Chapter 4. Tigase and Python

Table of Contents

Writing Python Scripts

Artur Hefczyc <> v2.0, June 2014: Reformatted for AsciiDoc. :toc: :numbered: :website: :Date: 2010-01-06 20:22

Looking in the last poll it is clear that the most people are mainly interested in Python support in the Tigase server. As I mentioned in one of previous articles, Tigase virtually supports any scripting language as long as there is JSR-223 support for that language.

This article describes how to get Python working as a scripting language for ad-hoc commands in the Tigase server. The first part is installation, and the second shows a few code examples with explanation of the differences between Python usage and some other languages.

Please note, I am not a Python developer, and by no means this is Python development guide. In fact I know very little Python. All the code examples are used only to present the API available and there are certainly better ways to do it in the proper Python style. If you have any suggestions or have a better code examples I am happy to include them in the guide.


In short, the installation is extremely simple. Just copy the file attached to this article to your Tigase installation, to the libs/ directory. Restart the server and…​ here it is. You can write and execute Python scripts inside the Tigase server right away.

And here it is, the full description.

In theory the Tigase offers scripting support defined in JSR-223. You can use any language for which there is such support for JVM. This includes also stand-alone python implementations and the JSR-223 plugins acts just as a bridge. This, however, does not make much sense as you are not able to interact with JVM code (Tigase API). Therefore you need a language which is executed within JVM and can easily exchange data between the main application (Tigase server) and the script.

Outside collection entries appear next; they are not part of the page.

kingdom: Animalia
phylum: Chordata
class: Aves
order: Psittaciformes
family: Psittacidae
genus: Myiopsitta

The best way to go is to use Jython implementation. It works very well within JVM and what is very important it perfectly integrates with the Tigase server. I have tested the Tigase server with Jython-2.2.1 and can confirm it works fine. I, however, recommend version Jython-2.5.1 and all the examples are executed with this version installed. Please note, Jython-2.5.0 does not work at all. Both supported versions can be downloaded from the Jython website.

Version 2.5.1 is a bit simpler to install. When you download and run the Jython installer, you have to find jython.jar file in the directory where you installed Jython. Just copy the file to the Tigase’s libs/ directory and all is ready to go. Please note, this is the same file as the one attached to this article for your convenience.

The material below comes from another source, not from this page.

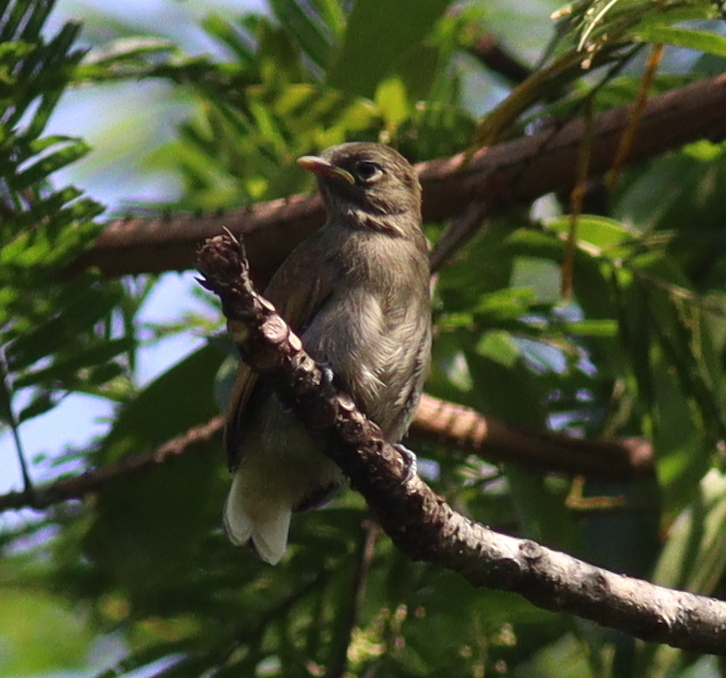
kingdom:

Version 2.2.1 needs a little bit more work. The first part is the same. It is not, however enough to copy the jython.jar file. One more file is necessary for the Jython to work with the Tigase server. You have to install JSR-223 engine separately. JSR-223 engines binary file can be downloaded from Java scripting project website. The binary file has to be unpacked and jython-engine.jar file needs to be copied to the Tigase libs/ directory.

The best way to check if the Jython is installed correctly and support for Python is enabled is by trying to submit a new script to the Tigase server. Browser the server service discovery, select "Session manager" component and run "Execute command" function. A new window should show with a list of all available ad-hoc commands. Select "New command script" item and click "Execute". Ad-hoc command dialog windows should show up. One of the field is "Language" with pull down list of available scripting languages. If "python" is on the list it means everything is ok and support for Python is enabled.